Sometimes the customer really is in control. His territory is centered in Buena, NJ, not far from the southern edge of the state. He has several stops at Millville Airport, including a complex of Boeing hangers where new helicopters are fitted with military equipment prior to deployment. Normally Eric stops there every other week, but the day we rode with him, Boeing called him to come over, and he couldn’t refuse. Since it’s a military contractor, Eric is not allowed to leave the truck, so there is no opportunity to promote business. We spent almost an hour at an unscheduled stop to sell just one tool.

Even worse, the people working there are on temporary assignment and come from all over the country. “They rotate them. They could be here for only six months. You could have a guy who owes you money and he disappears. Sometimes they don’t even know (when they’re leaving), but usually they do. I had that happen, the guy just disappeared, doesn’t answer his phone… just gone.”

Although he doesn’t know for sure, Eric thinks he has fewer skips than others. “I can count on both hands the number of guys I can’t find right now. That’s the part of the business that everyone thinks is the most frustrating, but we have a good skip program in effect with Matco…I’ve had guys pop up in Arizona and Texas that left from here and (Matco) guys found them.
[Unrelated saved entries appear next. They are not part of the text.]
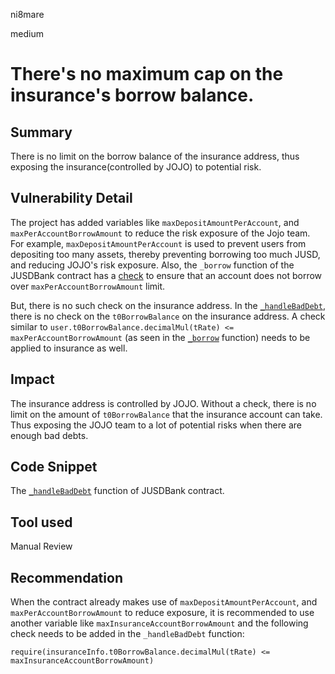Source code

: ni8mare

medium

# There's no maximum cap on the insurance's borrow balance.

## Summary
There is no limit on the borrow balance of the insurance address, thus exposing the insurance(controlled by JOJO) to potential risk.

## Vulnerability Detail
The project has added variables like `maxDepositAmountPerAccount`, and `maxPerAccountBorrowAmount` to reduce the risk exposure of the Jojo team. For example, `maxDepositAmountPerAccount` is used to prevent users from depositing too many assets, thereby preventing borrowing too much JUSD, and reducing JOJO's risk exposure. Also, the `_borrow` function of the JUSDBank contract has a [check](https://github.com/JOJOexchange/JUSDV1/blob/011e10d36257a404c8c1d7d2b8c9f01a2b7a1969/src/Impl/JUSDBank.sol#L296) to ensure that an account does not borrow over `maxPerAccountBorrowAmount` limit.

But, there is no such check on the insurance address. In the [`_handleBadDebt`](https://github.com/JOJOexchange/JUSDV1/blob/011e10d36257a404c8c1d7d2b8c9f01a2b7a1969/src/Impl/JUSDBank.sol#L496), there is no check on the `t0BorrowBalance` on the insurance address. A check similar to `user.t0BorrowBalance.decimalMul(tRate) <= maxPerAccountBorrowAmount` (as seen in the [`_borrow`](https://github.com/JOJOexchange/JUSDV1/blob/011e10d36257a404c8c1d7d2b8c9f01a2b7a1969/src/Impl/JUSDBank.sol#L296) function) needs to be applied to insurance as well. 

## Impact
The insurance address is controlled by JOJO. Without a check, there is no limit on the amount of `t0BorrowBalance` that the insurance account can take. Thus exposing the JOJO team to a lot of potential risks when there are enough bad debts.

## Code Snippet
The [`_handleBadDebt`](https://github.com/JOJOexchange/JUSDV1/blob/011e10d36257a404c8c1d7d2b8c9f01a2b7a1969/src/Impl/JUSDBank.sol#L496) function of JUSDBank contract.

## Tool used

Manual Review

## Recommendation
When the contract already makes use of `maxDepositAmountPerAccount`, and `maxPerAccountBorrowAmount` to reduce exposure, it is recommended to use another variable like `maxInsuranceAccountBorrowAmount` and the following check needs to be added in the `_handleBadDebt` function:

`require(insuranceInfo.t0BorrowBalance.decimalMul(tRate) <= maxInsuranceAccountBorrowAmount)`


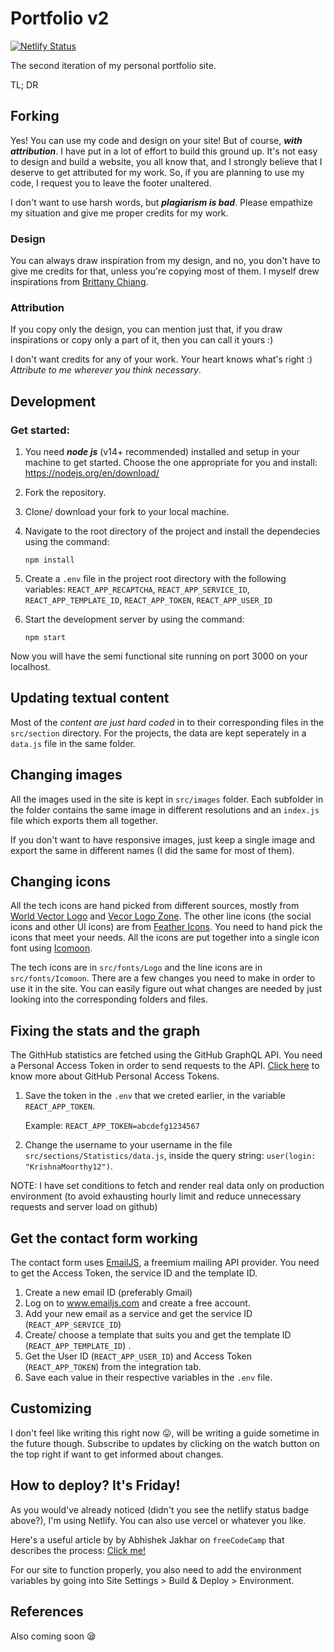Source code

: # Portfolio v2

[
![Netlify Status](https://api.netlify.com/api/v1/badges/36e0d159-6a65-40f1-9910-36bc4b2d67c1/deploy-status)](https://app.netlify.com/sites/modest-kare-bf32da/deploys)

The second iteration of my personal portfolio site.

TL; DR

## Forking

Yes! You can use my code and design on your site! But of course, **_with attribution_**.
I have put in a lot of effort to build this ground up. It's not easy to design and build a website, you all know that, and I strongly believe that I deserve to get attributed for my work. So, if you are planning to use my code, I request you to leave the footer unaltered.

I don't want to use harsh words, but _**plagiarism is bad**_. Please empathize my situation and give me proper credits for my work.

### Design

You can always draw inspiration from my design, and no, you don't have to give me credits for that, unless you're copying most of them. I myself drew inspirations from [Brittany Chiang](https://github.com/bchiang7).

### Attribution

If you copy only the design, you can mention just that, if you draw inspirations or copy only a part of it, then you can call it yours :)

I don't want credits for any of your work. Your heart knows what's right :) _Attribute to me wherever you think necessary_.

## Development

### Get started:

1.  You need **_node js_** (v14+ recommended) installed and setup in your machine to get started.
    Choose the one appropriate for you and install: https://nodejs.org/en/download/

2.  Fork the repository.

3.  Clone/ download your fork to your local machine.

4.  Navigate to the root directory of the project and install the dependecies using the command:

        npm install

5.  Create a `.env` file in the project root directory with the following variables: `REACT_APP_RECAPTCHA`, `REACT_APP_SERVICE_ID`, `REACT_APP_TEMPLATE_ID`, `REACT_APP_TOKEN`, `REACT_APP_USER_ID`

6.  Start the development server by using the command:

        npm start

Now you will have the semi functional site running on port 3000 on your localhost.

## Updating textual content

Most of the _content are just hard coded_ in to their corresponding files in the `src/section` directory. For the projects, the data are kept seperately in a `data.js` file in the same folder.

## Changing images

All the images used in the site is kept in `src/images` folder. Each subfolder in the folder contains the same image in different resolutions and an `index.js` file which exports them all together.

If you don't want to have responsive images, just keep a single image and export the same in different names (I did the same for most of them).

## Changing icons

All the tech icons are hand picked from different sources, mostly from [World Vector Logo](https://worldvectorlogo.com/) and [Vecor Logo Zone](https://www.vectorlogo.zone/). The other line icons (the social icons and other UI icons) are from [Feather Icons](https://feathericons.com/). You need to hand pick the icons that meet your needs. All the icons are put together into a single icon font using [Icomoon](https://icomoon.io/).

The tech icons are in `src/fonts/Logo` and the line icons are in `src/fonts/Icomoon`. There are a few changes you need to make in order to use it in the site. You can easily figure out what changes are needed by just looking into the corresponding folders and files.

## Fixing the stats and the graph

The GithHub statistics are fetched using the GitHub GraphQL API. You need a Personal Access Token in order to send requests to the API. [Click here](https://docs.github.com/en/github/authenticating-to-github/creating-a-personal-access-token) to know more about GitHub Personal Access Tokens.

1. Save the token in the `.env` that we creted earlier, in the variable `REACT_APP_TOKEN`.

   Example:
   `REACT_APP_TOKEN=abcdefg1234567`

2. Change the username to your username in the file `src/sections/Statistics/data.js`, inside the query string: `user(login: "KrishnaMoorthy12")`.

NOTE: I have set conditions to fetch and render real data only on production environment (to avoid exhausting hourly limit and reduce unnecessary requests and server load on github)

## Get the contact form working

The contact form uses [EmailJS](https://www.emailjs.com/), a freemium mailing API provider. You need to get the Access Token, the service ID and the template ID.

1. Create a new email ID (preferably Gmail)
2. Log on to www.emailjs.com and create a free account.
3. Add your new email as a service and get the service ID (`REACT_APP_SERVICE_ID`)
4. Create/ choose a template that suits you and get the template ID (`REACT_APP_TEMPLATE_ID`) .
5. Get the User ID (`REACT_APP_USER_ID`) and Access Token (`REACT_APP_TOKEN`) from the integration tab.
6. Save each value in their respective variables in the `.env` file.

## Customizing

I don't feel like writing this right now 😛, will be writing a guide sometime in the future though. Subscribe to updates by clicking on the watch button on the top right if want to get informed about changes.

## How to deploy? It's Friday!

As you would've already noticed (didn't you see the netlify status badge above?), I'm using Netlify. You can also use vercel or whatever you like.

Here's a useful article by by Abhishek Jakhar on `freeCodeCamp` that describes the process: [Click me!](https://www.freecodecamp.org/news/how-to-deploy-a-react-application-to-netlify-363b8a98a985/)

For our site to function properly, you also need to add the environment variables by going into Site Settings > Build & Deploy > Environment.

## References

Also coming soon 😪
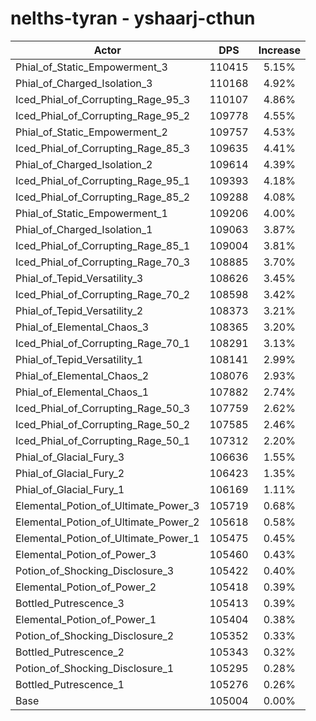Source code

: # nelths-tyran - yshaarj-cthun
| Actor | DPS | Increase |
|---|:---:|:---:|
|Phial_of_Static_Empowerment_3|110415|5.15%|
|Phial_of_Charged_Isolation_3|110168|4.92%|
|Iced_Phial_of_Corrupting_Rage_95_3|110107|4.86%|
|Iced_Phial_of_Corrupting_Rage_95_2|109778|4.55%|
|Phial_of_Static_Empowerment_2|109757|4.53%|
|Iced_Phial_of_Corrupting_Rage_85_3|109635|4.41%|
|Phial_of_Charged_Isolation_2|109614|4.39%|
|Iced_Phial_of_Corrupting_Rage_95_1|109393|4.18%|
|Iced_Phial_of_Corrupting_Rage_85_2|109288|4.08%|
|Phial_of_Static_Empowerment_1|109206|4.00%|
|Phial_of_Charged_Isolation_1|109063|3.87%|
|Iced_Phial_of_Corrupting_Rage_85_1|109004|3.81%|
|Iced_Phial_of_Corrupting_Rage_70_3|108885|3.70%|
|Phial_of_Tepid_Versatility_3|108626|3.45%|
|Iced_Phial_of_Corrupting_Rage_70_2|108598|3.42%|
|Phial_of_Tepid_Versatility_2|108373|3.21%|
|Phial_of_Elemental_Chaos_3|108365|3.20%|
|Iced_Phial_of_Corrupting_Rage_70_1|108291|3.13%|
|Phial_of_Tepid_Versatility_1|108141|2.99%|
|Phial_of_Elemental_Chaos_2|108076|2.93%|
|Phial_of_Elemental_Chaos_1|107882|2.74%|
|Iced_Phial_of_Corrupting_Rage_50_3|107759|2.62%|
|Iced_Phial_of_Corrupting_Rage_50_2|107585|2.46%|
|Iced_Phial_of_Corrupting_Rage_50_1|107312|2.20%|
|Phial_of_Glacial_Fury_3|106636|1.55%|
|Phial_of_Glacial_Fury_2|106423|1.35%|
|Phial_of_Glacial_Fury_1|106169|1.11%|
|Elemental_Potion_of_Ultimate_Power_3|105719|0.68%|
|Elemental_Potion_of_Ultimate_Power_2|105618|0.58%|
|Elemental_Potion_of_Ultimate_Power_1|105475|0.45%|
|Elemental_Potion_of_Power_3|105460|0.43%|
|Potion_of_Shocking_Disclosure_3|105422|0.40%|
|Elemental_Potion_of_Power_2|105418|0.39%|
|Bottled_Putrescence_3|105413|0.39%|
|Elemental_Potion_of_Power_1|105404|0.38%|
|Potion_of_Shocking_Disclosure_2|105352|0.33%|
|Bottled_Putrescence_2|105343|0.32%|
|Potion_of_Shocking_Disclosure_1|105295|0.28%|
|Bottled_Putrescence_1|105276|0.26%|
|Base|105004|0.00%|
Eventually it’s going to come back to me, as long as the guy keeps working and buying tools.”

Not everyone in his territory is working and buying tools. Some customers who were laid off “are collecting (unemployment benefits) and getting used to it. I’ve had guys tell me they’re just going to collect for a little while. You’d think they’d be looking for a job…”

Eric doesn’t expect he’ll ever look for a job again. “I don’t have an exit plan. If you start thinking about that, you’re already on that road. I have a more positive attitude. Get up in the morning, go work, be honest and fair to the guys and it pays off. I’ll expand the route, maybe get more customers, maybe a second truck with another guy to work it.” If a man who started his business in such tough economic times can have such a bright view of the future, then maybe there’s nothing for the rest of us to worry about.